İhtişamlı Okul

Uyandığımda gözlerimi alan o binaya bakmaktan başka bir şey yapamadım. Sadece bakıyordum çünkü kollarımı hareket ettiremiyordum. Aradan biraz zaman geçince kendime geldim ve kollarımdaki yere bağlı olan ipleri gördüm. Yanına her kim bağladıysa nedensizce bir bıçak koymuştu.
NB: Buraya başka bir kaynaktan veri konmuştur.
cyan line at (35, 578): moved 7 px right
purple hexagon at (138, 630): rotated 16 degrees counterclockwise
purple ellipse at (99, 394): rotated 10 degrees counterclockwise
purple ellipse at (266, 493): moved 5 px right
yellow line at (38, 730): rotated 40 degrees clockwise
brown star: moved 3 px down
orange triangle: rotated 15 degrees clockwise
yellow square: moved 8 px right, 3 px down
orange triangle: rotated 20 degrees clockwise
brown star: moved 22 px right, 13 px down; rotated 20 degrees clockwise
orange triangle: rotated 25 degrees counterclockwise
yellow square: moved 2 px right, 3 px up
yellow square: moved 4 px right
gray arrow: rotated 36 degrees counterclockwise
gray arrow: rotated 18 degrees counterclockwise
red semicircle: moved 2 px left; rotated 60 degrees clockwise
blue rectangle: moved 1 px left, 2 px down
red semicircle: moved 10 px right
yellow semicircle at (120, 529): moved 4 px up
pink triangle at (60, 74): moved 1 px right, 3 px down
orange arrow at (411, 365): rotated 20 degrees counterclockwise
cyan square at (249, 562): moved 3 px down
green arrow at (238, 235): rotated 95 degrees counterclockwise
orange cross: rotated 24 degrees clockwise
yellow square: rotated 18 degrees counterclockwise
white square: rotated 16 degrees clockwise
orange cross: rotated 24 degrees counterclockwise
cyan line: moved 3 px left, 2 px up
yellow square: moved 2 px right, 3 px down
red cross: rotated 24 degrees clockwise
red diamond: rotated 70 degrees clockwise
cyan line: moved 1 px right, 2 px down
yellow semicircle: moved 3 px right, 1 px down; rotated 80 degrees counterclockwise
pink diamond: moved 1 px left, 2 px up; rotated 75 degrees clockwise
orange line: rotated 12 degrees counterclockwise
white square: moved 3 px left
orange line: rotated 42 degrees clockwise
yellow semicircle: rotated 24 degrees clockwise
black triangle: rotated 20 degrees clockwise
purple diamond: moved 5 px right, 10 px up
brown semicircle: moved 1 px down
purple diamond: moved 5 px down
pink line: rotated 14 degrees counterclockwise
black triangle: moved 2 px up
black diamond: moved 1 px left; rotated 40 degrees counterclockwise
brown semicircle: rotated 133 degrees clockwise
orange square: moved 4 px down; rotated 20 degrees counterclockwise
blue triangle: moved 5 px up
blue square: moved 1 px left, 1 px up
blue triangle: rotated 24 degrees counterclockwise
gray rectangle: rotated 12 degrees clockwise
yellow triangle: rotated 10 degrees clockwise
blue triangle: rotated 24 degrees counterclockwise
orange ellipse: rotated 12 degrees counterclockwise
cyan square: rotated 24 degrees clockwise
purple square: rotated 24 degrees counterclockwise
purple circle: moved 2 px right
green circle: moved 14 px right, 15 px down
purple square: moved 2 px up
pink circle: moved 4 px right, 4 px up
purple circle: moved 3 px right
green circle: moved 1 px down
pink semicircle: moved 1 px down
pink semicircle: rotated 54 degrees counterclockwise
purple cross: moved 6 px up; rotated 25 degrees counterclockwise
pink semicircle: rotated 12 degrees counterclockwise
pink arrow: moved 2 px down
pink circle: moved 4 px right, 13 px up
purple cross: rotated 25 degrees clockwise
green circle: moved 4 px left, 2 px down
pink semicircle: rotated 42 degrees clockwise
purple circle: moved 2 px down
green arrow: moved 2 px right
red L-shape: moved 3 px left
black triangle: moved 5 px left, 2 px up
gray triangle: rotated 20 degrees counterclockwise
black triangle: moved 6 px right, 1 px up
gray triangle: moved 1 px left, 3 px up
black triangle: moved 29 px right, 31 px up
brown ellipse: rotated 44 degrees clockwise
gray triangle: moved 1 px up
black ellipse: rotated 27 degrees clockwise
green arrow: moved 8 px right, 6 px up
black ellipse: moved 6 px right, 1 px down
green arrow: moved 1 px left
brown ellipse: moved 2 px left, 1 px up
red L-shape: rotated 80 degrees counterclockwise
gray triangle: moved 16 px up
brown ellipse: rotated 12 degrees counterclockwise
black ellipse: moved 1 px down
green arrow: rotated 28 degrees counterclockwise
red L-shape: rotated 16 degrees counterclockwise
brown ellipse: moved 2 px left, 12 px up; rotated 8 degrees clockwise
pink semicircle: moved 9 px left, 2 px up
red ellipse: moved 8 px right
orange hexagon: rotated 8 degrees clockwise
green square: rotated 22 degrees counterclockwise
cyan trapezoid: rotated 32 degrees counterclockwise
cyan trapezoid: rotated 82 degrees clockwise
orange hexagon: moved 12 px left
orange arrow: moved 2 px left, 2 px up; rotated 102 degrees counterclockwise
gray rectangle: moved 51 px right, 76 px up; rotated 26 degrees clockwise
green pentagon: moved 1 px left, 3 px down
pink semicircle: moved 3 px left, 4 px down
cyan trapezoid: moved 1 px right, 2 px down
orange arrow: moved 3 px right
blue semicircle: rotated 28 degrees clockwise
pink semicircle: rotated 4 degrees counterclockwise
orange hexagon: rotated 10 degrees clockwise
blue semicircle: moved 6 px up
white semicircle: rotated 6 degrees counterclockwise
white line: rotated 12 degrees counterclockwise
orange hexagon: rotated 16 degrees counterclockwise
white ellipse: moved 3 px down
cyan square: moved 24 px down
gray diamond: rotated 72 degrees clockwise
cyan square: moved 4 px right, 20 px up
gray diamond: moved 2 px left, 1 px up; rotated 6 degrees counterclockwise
Dünya kendi pisliğine bürünmüş bir şekilde nefret kusuyordu. Ne kadar zaman geçmişti kim bilir. Her yer çöp doluydu ve insanlık bunu görmezden gelip kendilerine bir engel olarak görmüyordu. Tam bir saçmalıktı! Ara sokaklarda yürüyen insanlardan birinden yardım istedim ve yanıma gelip ne olduğunu sordu. Ben de kollarımı işaretle göstermekle yetindim. Bıçağı aldı ve ipleri kesti. Sonra da “Bıçak bende kalabilir mi?” dedi ve yüzüme bön bön bakmaya başladı. Ben de çaresizce “Evet” dedim. Adam bıçağı alıp gittikten sora yolunu izlemeye başladım. Işıklı binaya gidiyordu. Ben de onu takip etmeye başladım ve karanlık bir yoldan geçti. Cesaretimi topladıktan sonra ben de içeri girdim ve uzun süre yürüdüm fakat bir süre sonra bir şey anladım: Uyandıktan sonra gördüğüm o koskocaman ihtişamlı bina meğerse bir okulmuş. Her yeri aydınlatan bu okulun ışıkları o kadar parlak ki olduğu yer gündüz gibiydi. Sadece geceyi değil dünyanın cehaletten oluşan karanlığını da aydınlatıyordu. Bir süre sonra okulun kapısına vardım ve kapı açıktı. Burada neyin olduğunu sordum. Bana verdikleri ilk cevap buranın bir terkedilmiş hayvanat bahçesi olduğuydu. Karanlık yoldan geçip dünyaya döndüm ama her şey çok değişmişti. Dünya eskisi gibi yemyeşildi. Karşıma uzun bir köprü çıktı ve içimdeki ses orada yürümemi söylüyordu. Beni uzun bir yol bekliyordu.